Babies and preschoolers are at particularly high risk for developing serious symptoms when infected with coronavirus, a new study published online in the journal Pediatrics revealed Wednesday.

Although the percentage of severe cases in children are very small -- nearly 6 percent of the 2,143 cases of children under 18 years old that were reviewed -- those who developed serious illnesses experienced dire respiratory problems.


Researchers examined the cases of children across China that were reported to the Chinese Centers for Disease Control and Prevention as of Feb. 8 in connection with the virus.

A third of the cases tested positive for COVID-19 with laboratory testing, while the other cases are considered suspected pa

tients based on the child’s symptoms, chest X-rays, blood tests and whether the child had been exposed to people with coronavirus.

About half of the children had mild symptoms, such as fever, fatigue, cough, congestion and possibly nausea or diarrhea. More than a third — about 39 percent — became moderately sick, and showed additional symptoms including pneumonia or lung problems revealed in CT scans, without obvious shortness of breath. About 4% had no symptoms at all.

The most severe symptoms existed in a small group of 125 children.

Thirteen of those children were listed in “critical” condition and were on the verge of respiratory or organ failure.

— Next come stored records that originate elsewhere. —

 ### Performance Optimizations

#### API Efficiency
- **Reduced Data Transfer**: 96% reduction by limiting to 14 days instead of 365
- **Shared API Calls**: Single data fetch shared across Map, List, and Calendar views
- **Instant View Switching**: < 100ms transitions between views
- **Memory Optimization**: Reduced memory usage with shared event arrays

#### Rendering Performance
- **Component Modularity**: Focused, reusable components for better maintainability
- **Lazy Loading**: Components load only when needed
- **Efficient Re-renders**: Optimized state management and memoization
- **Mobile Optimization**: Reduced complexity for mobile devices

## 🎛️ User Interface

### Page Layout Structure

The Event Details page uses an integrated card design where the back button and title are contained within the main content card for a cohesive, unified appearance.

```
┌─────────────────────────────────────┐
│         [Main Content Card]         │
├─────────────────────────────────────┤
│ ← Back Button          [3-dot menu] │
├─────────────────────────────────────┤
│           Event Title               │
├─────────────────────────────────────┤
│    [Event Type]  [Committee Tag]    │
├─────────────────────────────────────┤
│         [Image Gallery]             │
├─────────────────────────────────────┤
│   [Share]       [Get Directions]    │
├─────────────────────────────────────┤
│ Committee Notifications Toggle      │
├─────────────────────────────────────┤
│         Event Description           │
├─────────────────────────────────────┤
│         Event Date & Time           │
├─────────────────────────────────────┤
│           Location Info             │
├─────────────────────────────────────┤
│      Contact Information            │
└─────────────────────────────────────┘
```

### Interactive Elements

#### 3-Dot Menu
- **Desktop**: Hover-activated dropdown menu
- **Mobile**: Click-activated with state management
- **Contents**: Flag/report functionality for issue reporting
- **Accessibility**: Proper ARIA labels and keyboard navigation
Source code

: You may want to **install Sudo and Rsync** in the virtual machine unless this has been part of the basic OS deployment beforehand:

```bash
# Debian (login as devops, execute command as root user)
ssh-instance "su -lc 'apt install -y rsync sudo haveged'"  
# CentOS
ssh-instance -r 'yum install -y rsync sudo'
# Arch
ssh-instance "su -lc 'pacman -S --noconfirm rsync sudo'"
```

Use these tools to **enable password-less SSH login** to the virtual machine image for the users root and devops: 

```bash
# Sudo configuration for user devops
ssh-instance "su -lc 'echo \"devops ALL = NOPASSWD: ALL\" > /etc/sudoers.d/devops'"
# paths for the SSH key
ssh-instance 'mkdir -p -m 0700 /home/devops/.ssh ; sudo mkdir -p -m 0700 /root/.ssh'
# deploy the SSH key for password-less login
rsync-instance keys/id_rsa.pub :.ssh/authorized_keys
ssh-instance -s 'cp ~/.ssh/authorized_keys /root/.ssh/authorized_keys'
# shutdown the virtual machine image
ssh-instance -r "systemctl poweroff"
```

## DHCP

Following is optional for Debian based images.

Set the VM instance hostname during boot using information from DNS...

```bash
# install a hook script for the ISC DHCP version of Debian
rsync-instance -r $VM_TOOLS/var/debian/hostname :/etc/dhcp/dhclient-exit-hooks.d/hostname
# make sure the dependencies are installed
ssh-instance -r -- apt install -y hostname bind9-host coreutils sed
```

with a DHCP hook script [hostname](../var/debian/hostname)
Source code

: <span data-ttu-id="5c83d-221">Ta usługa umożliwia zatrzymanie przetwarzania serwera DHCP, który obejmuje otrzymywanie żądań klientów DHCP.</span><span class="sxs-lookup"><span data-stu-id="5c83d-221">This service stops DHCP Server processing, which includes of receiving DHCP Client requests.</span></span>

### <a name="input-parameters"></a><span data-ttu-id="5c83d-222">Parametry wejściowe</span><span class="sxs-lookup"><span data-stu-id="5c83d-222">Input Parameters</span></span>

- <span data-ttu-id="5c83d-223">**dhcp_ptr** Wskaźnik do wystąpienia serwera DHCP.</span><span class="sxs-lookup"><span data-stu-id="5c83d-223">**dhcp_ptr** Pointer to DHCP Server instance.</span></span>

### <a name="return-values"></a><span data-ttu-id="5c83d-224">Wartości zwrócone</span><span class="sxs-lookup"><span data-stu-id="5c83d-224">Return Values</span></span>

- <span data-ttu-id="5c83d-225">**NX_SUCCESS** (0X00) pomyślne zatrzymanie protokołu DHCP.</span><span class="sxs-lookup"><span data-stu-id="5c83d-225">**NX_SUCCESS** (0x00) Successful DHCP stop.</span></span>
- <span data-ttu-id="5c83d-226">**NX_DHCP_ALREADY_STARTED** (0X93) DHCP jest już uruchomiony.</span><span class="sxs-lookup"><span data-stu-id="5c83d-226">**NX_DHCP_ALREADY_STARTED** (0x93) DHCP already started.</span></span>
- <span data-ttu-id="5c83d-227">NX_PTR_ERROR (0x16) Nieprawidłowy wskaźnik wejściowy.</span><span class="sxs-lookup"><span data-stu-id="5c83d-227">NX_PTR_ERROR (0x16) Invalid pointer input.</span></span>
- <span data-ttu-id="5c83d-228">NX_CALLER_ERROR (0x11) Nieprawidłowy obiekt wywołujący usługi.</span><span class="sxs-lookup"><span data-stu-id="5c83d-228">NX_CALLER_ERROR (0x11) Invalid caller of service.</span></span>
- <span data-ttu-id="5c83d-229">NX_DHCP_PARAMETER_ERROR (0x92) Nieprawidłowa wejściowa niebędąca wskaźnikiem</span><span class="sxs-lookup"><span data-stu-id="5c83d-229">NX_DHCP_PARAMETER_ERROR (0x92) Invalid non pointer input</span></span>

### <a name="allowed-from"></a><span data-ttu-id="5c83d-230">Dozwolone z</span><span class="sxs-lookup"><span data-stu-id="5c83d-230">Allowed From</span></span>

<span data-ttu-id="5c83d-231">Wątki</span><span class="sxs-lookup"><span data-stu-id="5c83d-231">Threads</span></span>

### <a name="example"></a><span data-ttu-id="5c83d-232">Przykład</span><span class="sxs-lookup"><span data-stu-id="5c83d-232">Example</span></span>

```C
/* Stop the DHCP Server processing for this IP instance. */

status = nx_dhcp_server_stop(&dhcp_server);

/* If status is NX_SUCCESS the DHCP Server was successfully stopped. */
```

The other children were classified as “severe” because they had dire respiratory problems.

One 14-year-old boy with confirmed coronavirus infection died, according to Shilu Tong, the study’s senior author, who is director of the Department of Clinical Epidemiology and Biostatistics at Shanghai Children’s Medical Center.

Although the study concluded that children in general exhibit less severe symptoms than older adults -- who are considered the most at-risk population for contracting the virus -- young children and infants are an additionally vulnerable population.


Researchers remain puzzled by why children are less affected by the virus than adults, but the study suggested that one possible reason for this is because the receptor in the lungs that COVID-19 binds too is less developed in children than in adults.